Chapter 13 Revisiting earlier graphs
Now we’ve learned more about coding and transforming data(sets) we can recreate earlier graphs but through calculating the means ourselves, rather than have ggplot do it for us.
13.1 Recreating mean-plots
Remember this plot:
Let’s create the means ourselves:
# Create new dataframe mpg_means
mpg_means <- mpg %>%
group_by(manufacturer) %>% # Group the data by manufacturer
summarize(mean_cty = mean(cty)) # Create new variable which is the mean of cty
mpg_means
## # A tibble: 15 × 2
## manufacturer mean_cty
## <chr> <dbl>
## 1 audi 17.6
## 2 chevrolet 15
## 3 dodge 13.1
## 4 ford 14
## 5 honda 24.4
## 6 hyundai 18.6
## 7 jeep 13.5
## 8 land rover 11.5
## 9 lincoln 11.3
## 10 mercury 13.2
## 11 nissan 18.1
## 12 pontiac 17
## 13 subaru 19.3
## 14 toyota 18.5
## 15 volkswagen 20.9
Now that we have done the work ourselves, we can plot the means! Importantly, we are not going to specify that we will create a “summary” with stat="summary"

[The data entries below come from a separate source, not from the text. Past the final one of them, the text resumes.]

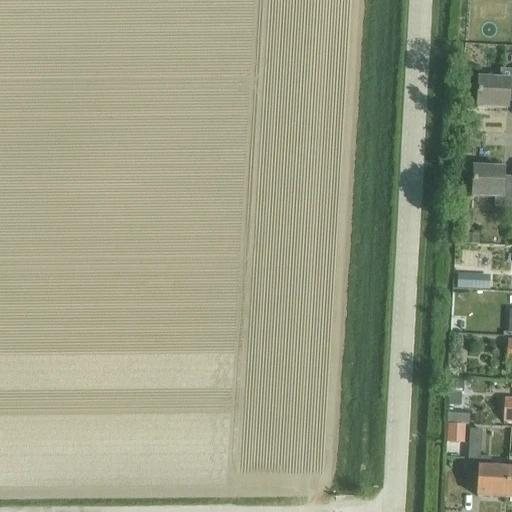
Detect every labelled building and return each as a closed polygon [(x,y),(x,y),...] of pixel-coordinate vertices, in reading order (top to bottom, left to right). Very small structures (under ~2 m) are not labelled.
[(509,102),(511,102),(511,70),(501,69),(501,80),(479,79),(477,108),(508,110),(509,102)] [(496,207),(511,208),(511,183),(504,183),(505,170),(474,168),(472,197),(496,199),(496,207)] [(468,319),(455,318),(454,331),(467,331),(468,319)] [(450,381),(450,389),(463,390),(464,381),(450,381)] [(447,424),(469,425),(470,413),(448,412),(447,424)] [(446,444),(464,445),(466,427),(448,426),(446,444)] [(479,498),(508,499),(510,470),(491,469),(492,458),(481,458),(482,431),(470,431),(468,469),(480,470),(479,498)]
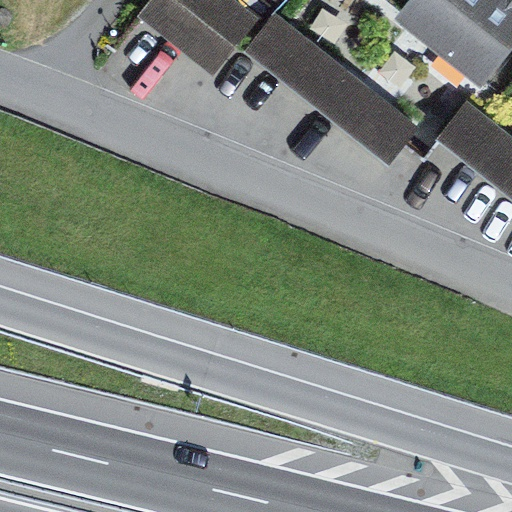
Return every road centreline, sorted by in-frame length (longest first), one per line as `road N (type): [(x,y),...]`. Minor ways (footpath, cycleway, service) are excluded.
road 1 (motorway): [(511,465),(0,306)]
road 2 (motorway): [(301,511),(0,437)]
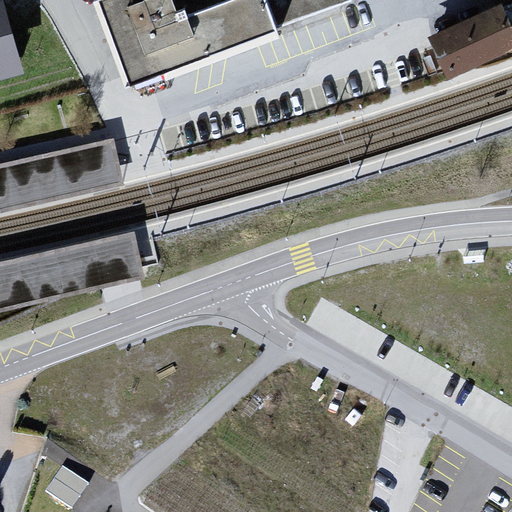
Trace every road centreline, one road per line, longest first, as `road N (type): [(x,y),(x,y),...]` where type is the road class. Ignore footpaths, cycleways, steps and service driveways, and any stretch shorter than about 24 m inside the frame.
road 1 (primary): [(0,417),(511,223)]
road 2 (residential): [(223,285),(292,338),(511,462)]
road 3 (unclassified): [(223,285),(368,239),(511,220)]
road 4 (unclassified): [(0,367),(223,285)]
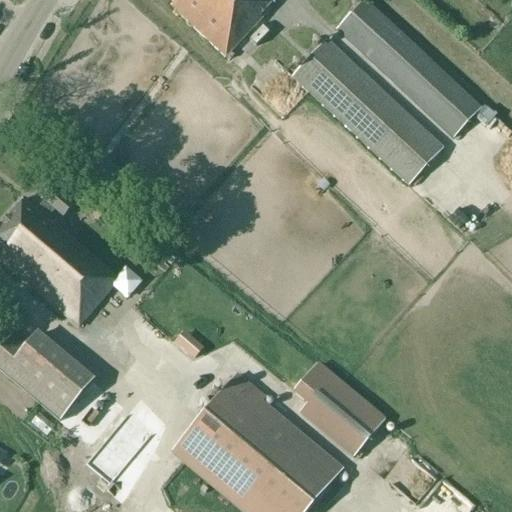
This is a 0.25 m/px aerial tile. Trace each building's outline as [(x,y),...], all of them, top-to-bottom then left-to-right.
[(167,0),(172,5),(170,7),(224,59),(262,19),(259,17),(272,4),(267,0),(167,0)] [(363,2),(335,31),(452,140),(480,111),(363,2)] [(259,49),(271,34),(263,27),(250,43),(259,49)] [(325,43),(292,78),(408,186),(441,151),(325,43)] [(226,61),(233,68),(245,57),(238,50),(226,61)] [(42,217),(50,208),(62,218),(71,208),(48,188),(39,198),(44,202),(37,211),(23,200),(0,226),(0,262),(78,329),(113,287),(126,298),(138,284),(125,272),(117,281),(42,217)] [(165,338),(173,327),(229,368),(248,343),(166,282),(145,309),(143,308),(135,319),(151,331),(153,329),(165,338)] [(23,350),(9,338),(0,348),(0,374),(59,424),(94,382),(36,334),(23,350)] [(383,423),(316,367),(293,394),(307,405),(299,415),(353,459),(383,423)] [(265,399),(237,376),(172,453),(241,511),(307,511),(342,470),(261,403),(265,399)] [(0,482),(9,468),(5,466),(8,461),(0,455),(0,482)] [(417,504),(432,480),(404,462),(388,486),(417,504)]
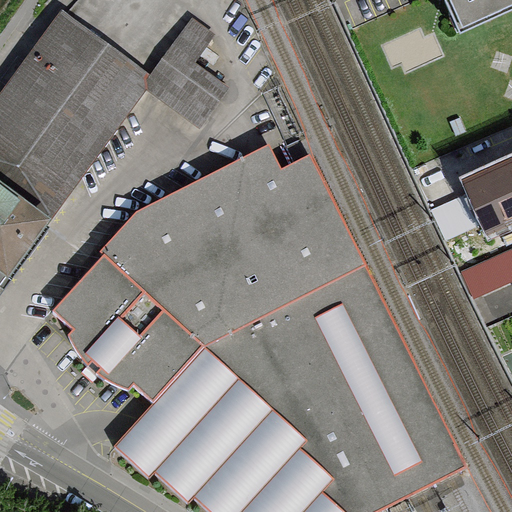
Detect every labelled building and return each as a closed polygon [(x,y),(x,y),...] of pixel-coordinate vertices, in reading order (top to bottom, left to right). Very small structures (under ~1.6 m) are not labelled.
[(511,0),(448,0),(461,27),(511,3),(511,0)] [(212,37),(191,22),(149,78),(62,14),(0,97),(0,289),(147,91),(199,129),(227,91),(192,65),(212,37)] [(279,174),(267,150),(136,215),(101,256),(105,259),(53,313),(75,333),(70,340),(86,366),(89,363),(100,373),(96,377),(125,393),(133,386),(153,404),(114,448),(148,477),(152,472),(186,503),(191,498),(205,511),(376,511),(390,505),(396,502),(419,490),(447,476),(463,468),(309,160),(279,174)] [(511,158),(465,180),(471,194),(435,210),(447,237),(483,221),(488,231),(511,220),(511,158)] [(511,247),(463,270),(474,296),(511,279),(511,247)]
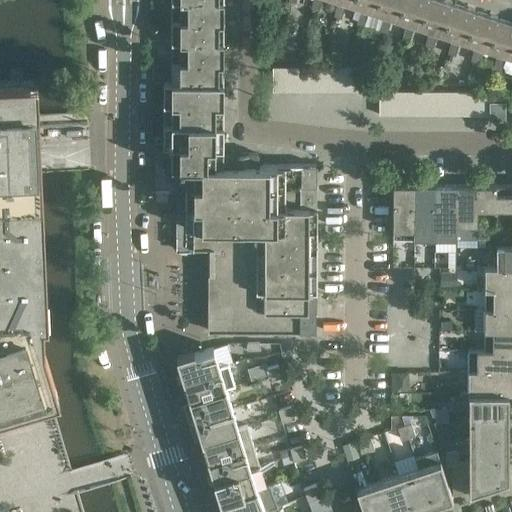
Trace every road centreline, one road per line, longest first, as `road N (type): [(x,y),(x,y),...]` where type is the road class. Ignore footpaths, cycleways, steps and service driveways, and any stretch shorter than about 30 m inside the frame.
road 1 (tertiary): [(181,511),(128,313),(124,0)]
road 2 (residential): [(355,389),(358,145)]
road 3 (residential): [(358,145),(248,125),(248,0)]
road 4 (residential): [(511,144),(358,145)]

and neither will we specify a function fun="mean"
. Of course, we need to tell ggplot that we’ll make use of our new dataset, and also that we’ll be using the mean_cty
variable from this new dataset.
Hhmm, an error message. This is because geom_bar()
apparently calculates some stat
, so we can’t use our own y-variable. It’s further good to realise that geom_bar()
as a default has stat = "count"
(see ?geom_bar
). The trick here is to specify the stat
as being identity
; this means that the numbers that are explicitely specified should be used (they define the “identity” of the bars).
Now we have reproduced our earlier plot! We’ve already seen two ways of creating this plot, but now we have a third way. This last option in which we calculate means ourselves is most laborious, but also gives us most flexibililty. Particularly if we want to do something more complex to our dataset than just calculating means.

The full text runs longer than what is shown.